From this perspective, preparation should: minimize trauma while building readiness; avoid realistic simulations for children and survivors; focus on systems and communication rather than immersive scenarios; and evaluate psychological cost alongside preparedness benefit.

The School Drill Question

How should schools prepare for active shooter scenarios?

From one view, realistic drills save lives. Students who know what to do, who have practiced lockdown procedures, who have experienced the drill, will respond more effectively during actual emergencies. Discomfort during drills is small price for survival during events.

From another view, terrorizing children to prepare for unlikely events causes certain harm to prevent possible harm. Active shooter events, while devastating, remain rare. Anxiety disorders, school avoidance, and trauma from drills are common. The trade-off may not favour intensive drilling.

How school preparedness balances readiness and wellbeing shapes what children experience.

The Coordination Question

Mass casualties require multi-agency coordination that rarely exists.

From one perspective, disasters reveal that agencies do not work together well. Communication systems are incompatible. Command structures conflict. Jurisdictional boundaries impede response. Joint exercises that force coordination are essential preparation.

From another perspective, exercises may not translate to events. Agencies that coordinate well in drills may still fail in disasters when stakes are real and chaos is genuine. Structural integration - shared communication systems, unified command - may matter more than joint exercises.

Whether exercises build coordination or merely simulate it shapes preparedness strategy.

The Responder Wellness Question

How do we prepare responders for mass casualty events without harming them?
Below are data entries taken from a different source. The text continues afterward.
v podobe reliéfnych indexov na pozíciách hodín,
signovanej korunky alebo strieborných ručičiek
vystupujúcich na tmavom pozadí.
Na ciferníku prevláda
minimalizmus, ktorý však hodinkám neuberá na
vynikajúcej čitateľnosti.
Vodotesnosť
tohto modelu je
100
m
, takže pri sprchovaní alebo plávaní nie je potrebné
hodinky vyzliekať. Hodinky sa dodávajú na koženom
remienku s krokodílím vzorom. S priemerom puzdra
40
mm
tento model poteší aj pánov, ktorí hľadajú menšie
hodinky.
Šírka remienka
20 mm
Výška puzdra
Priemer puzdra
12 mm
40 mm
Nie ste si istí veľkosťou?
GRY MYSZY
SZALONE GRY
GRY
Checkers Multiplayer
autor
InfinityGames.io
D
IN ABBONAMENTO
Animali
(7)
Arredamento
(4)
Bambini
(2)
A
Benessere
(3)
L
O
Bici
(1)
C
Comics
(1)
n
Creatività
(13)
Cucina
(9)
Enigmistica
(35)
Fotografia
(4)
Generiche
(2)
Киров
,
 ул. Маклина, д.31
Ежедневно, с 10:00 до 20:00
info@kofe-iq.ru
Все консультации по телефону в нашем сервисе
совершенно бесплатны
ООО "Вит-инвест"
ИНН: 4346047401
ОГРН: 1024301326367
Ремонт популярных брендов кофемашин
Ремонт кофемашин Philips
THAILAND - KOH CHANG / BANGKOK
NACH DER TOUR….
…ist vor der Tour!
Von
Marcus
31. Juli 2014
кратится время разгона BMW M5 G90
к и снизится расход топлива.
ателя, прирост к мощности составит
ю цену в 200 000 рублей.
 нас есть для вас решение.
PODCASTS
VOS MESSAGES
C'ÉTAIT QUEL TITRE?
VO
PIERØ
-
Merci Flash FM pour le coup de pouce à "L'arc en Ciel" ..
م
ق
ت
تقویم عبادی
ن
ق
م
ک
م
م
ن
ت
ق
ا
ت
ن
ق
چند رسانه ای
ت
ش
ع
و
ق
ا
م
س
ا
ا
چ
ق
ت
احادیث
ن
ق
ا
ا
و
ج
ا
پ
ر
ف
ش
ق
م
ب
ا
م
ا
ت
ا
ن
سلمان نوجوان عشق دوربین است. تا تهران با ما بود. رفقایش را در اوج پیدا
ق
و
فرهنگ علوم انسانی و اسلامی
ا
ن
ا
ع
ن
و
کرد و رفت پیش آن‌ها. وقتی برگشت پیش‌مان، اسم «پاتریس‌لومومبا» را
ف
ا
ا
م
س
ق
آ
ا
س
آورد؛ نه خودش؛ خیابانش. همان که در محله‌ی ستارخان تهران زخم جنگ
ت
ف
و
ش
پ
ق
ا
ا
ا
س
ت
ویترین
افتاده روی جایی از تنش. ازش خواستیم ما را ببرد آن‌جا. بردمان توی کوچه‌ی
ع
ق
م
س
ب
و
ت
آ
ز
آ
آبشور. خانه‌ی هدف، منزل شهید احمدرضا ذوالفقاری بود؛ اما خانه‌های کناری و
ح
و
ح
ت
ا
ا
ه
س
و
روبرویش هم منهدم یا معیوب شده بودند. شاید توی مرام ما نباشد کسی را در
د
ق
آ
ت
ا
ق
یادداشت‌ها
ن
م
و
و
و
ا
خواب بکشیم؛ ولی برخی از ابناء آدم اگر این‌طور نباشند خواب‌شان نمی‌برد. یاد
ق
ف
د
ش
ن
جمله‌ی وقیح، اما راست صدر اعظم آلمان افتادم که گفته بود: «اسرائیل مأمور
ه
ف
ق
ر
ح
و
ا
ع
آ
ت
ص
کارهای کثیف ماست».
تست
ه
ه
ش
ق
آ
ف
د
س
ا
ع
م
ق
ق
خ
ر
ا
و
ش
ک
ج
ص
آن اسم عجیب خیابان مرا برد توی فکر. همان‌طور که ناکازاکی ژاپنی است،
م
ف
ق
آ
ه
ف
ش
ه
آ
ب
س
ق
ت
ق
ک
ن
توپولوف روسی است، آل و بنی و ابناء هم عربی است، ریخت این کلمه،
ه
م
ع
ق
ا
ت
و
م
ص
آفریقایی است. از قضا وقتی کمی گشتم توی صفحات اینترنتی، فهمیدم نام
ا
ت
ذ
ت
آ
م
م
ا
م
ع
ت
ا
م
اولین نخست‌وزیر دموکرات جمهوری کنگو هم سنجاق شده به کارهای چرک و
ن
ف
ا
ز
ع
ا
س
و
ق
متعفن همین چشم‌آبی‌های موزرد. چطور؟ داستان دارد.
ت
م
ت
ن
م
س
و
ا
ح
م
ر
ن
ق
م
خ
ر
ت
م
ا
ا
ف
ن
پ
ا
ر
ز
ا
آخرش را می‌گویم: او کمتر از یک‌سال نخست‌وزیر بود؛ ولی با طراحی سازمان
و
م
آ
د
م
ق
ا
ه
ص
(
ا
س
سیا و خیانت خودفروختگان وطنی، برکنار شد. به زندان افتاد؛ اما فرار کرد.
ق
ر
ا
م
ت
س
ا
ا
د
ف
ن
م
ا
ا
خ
From one view, responders must be prepared for the worst. Exposure to realistic scenarios, even distressing ones, builds capacity to function during actual events. Psychological support can address distress that training causes. Preparing responders for trauma is part of the job.

From another view, traumatizing responders in training reduces the capacity we are trying to build. Burned-out, traumatized responders are less effective. Preparation should build resilience, not deplete it. Training that harms responders is counterproductive preparation.

How responder wellness is weighted shapes training design.

The Question

When a drill traumatizes children to prepare them for events that will probably never happen to them, have we protected them or harmed them? When exercises reveal that agencies cannot coordinate, what do we do with that knowledge? If mass casualty events are rare but devastating, how much preparation is enough? When responders are traumatized by the events they respond to, what do we owe them? What would trauma-informed preparedness look like? And when we prepare communities for the worst, how do we avoid making the preparation itself part of the harm?